Mecâz sevgi; İlâhi kazandan kaynayan büyük aşkın bir zerresi, bir kadınla bir erkeğin gönüllerine birer damla düşerse bu mecâz sevgidir.
Bu sağlıklı bir şeydir. Bazen çok şiddetli olabilir. Birtakım dengesizlikler yapabilir. Ama bu mutlaka sağlıklı bir şeydir. Bu sağlıklı olan mecâz sevgi, bir de nefsani sevgi vardır. Nefsani sevgi farklı şeydir.
Nefsani sevgi; tamamen seks duygularına dayanan sevgi kelimesi, fazladan konulan bir şeydir, ona arzu demek lazım, ona istek demek lazım.
Şu kız şu oğlanı arzu ediyor başka tür seviyor. Çünkü eğer orada bir sevgi varsa, işte mecâz sevgi ile nefsin sevgisi arasındaki farkı anlarsak, bir çok problemleri bu toplumun içerisinde daha doğrusu sevgi üzerindeki yanılgıları çözebiliriz.

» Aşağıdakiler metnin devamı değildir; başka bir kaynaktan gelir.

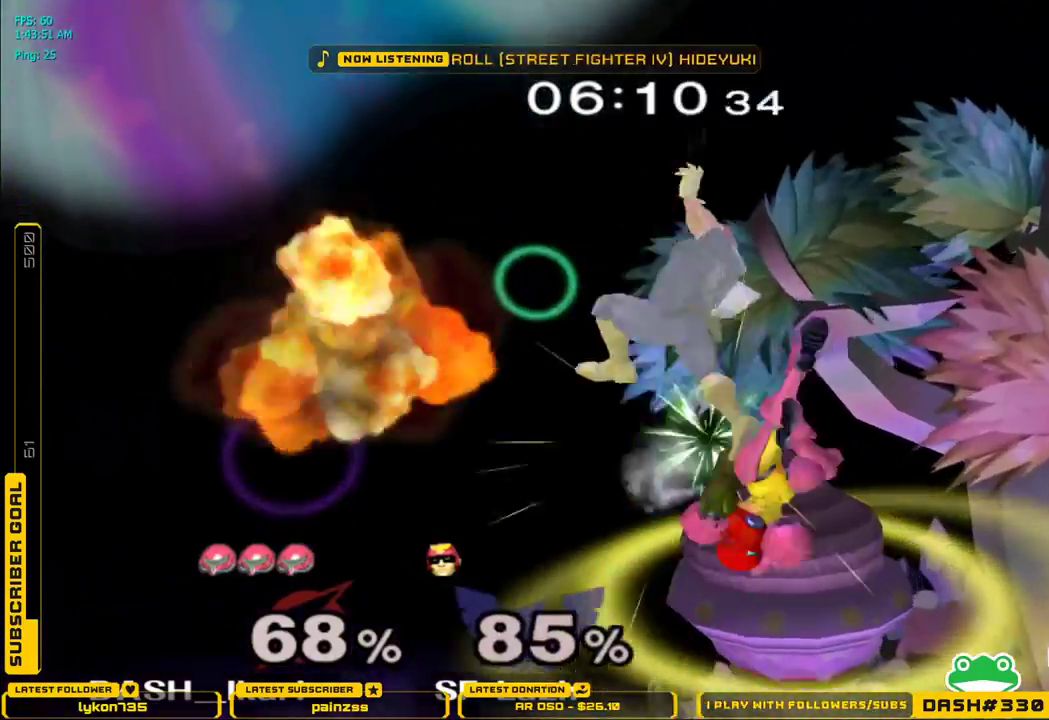
{"dt_ms": 500, "buttons": [], "left_stick": "right", "right_stick": "center", "events": [[283, "X", "up"]]}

Şimdi mecâz sevgisinde mutlaka işin bir kutsal tarafı vardır. O kutsal taraf, ceryanın ilâhi hazineden alınmasına bağlıdır. Onun için mecâz sevgisinde değişmeyen birtakım ana hatlar vardır. Birincisi; mütekabiliyetvardır. Karşılıklı olma zorunluluğu vardır. İkincisi; kesin fedakarlık vardır. Üçüncüsü; kusur görmemek vardır. Şimdi bu üç unsuru birden , taşıyan iki kişi arasında bir sevgi varsa buna mecâz sevgi denebilir. Peki bu tek olamaz mı diye düşünebiliriz. Tek de olabilir. Yani bir kişiden olur da karşı tarafa intikal etmemiş olabilir. Yalnız bu çok nadirdir. Ekseriya nefsi sevgiler tek olur. Yani isteği vardır. Karşı taraf bu isteğe arzulu değildir. Bu tek taraflı bir sevgidir. İşte bu ilerde kara sevdalara kadar götüren birtakım sonuçlar da doğurabilir. Çünkü insanlar istedikleri şeye kavuşamayınca, o istekleri şiddetlenir biliyorsunuz. Şiddetlenince o bunu iyice aşk sanır bu sefer. Halbuki kavuşabilseydi belki zerresi kalmayacaktı.
Şimdi nefsi sevgiyle mecâz sevgisi arasındaki en önemli fark aile sevgisi bahsini anlatacağım. Sevginin bir araya geldikten sonraki yıpranmamasıdır. Eğer sevgi bir araya geldikten sonra kayboluyorsa mecâz sevgi yoktur. Çünkü mecâz sevgi ilâhi yanı olduğu için basit birtakım tensel ilişkilerle sönmez. Nefs sevgisi arzusu söner. O nefsten gelmiştir. Tensel ilgiden sonra söner o. Ama mecâz sevgi, kelimesi caizse evlenmekte sönmeyen devam eden bir sevgidir ve hoş bir şeydir, güzel bir şeydir. Ancak bir şeyi unutmamak lazım gelir ki menşeî itibari ile kaynağı itibari ile aşkı mecâziye ait olan sevgi eğer yanlış raya oturtulursa kaybolur. Bunu şimdi ezan-ı Muhammedî’den sonra anlatmak istiyorum.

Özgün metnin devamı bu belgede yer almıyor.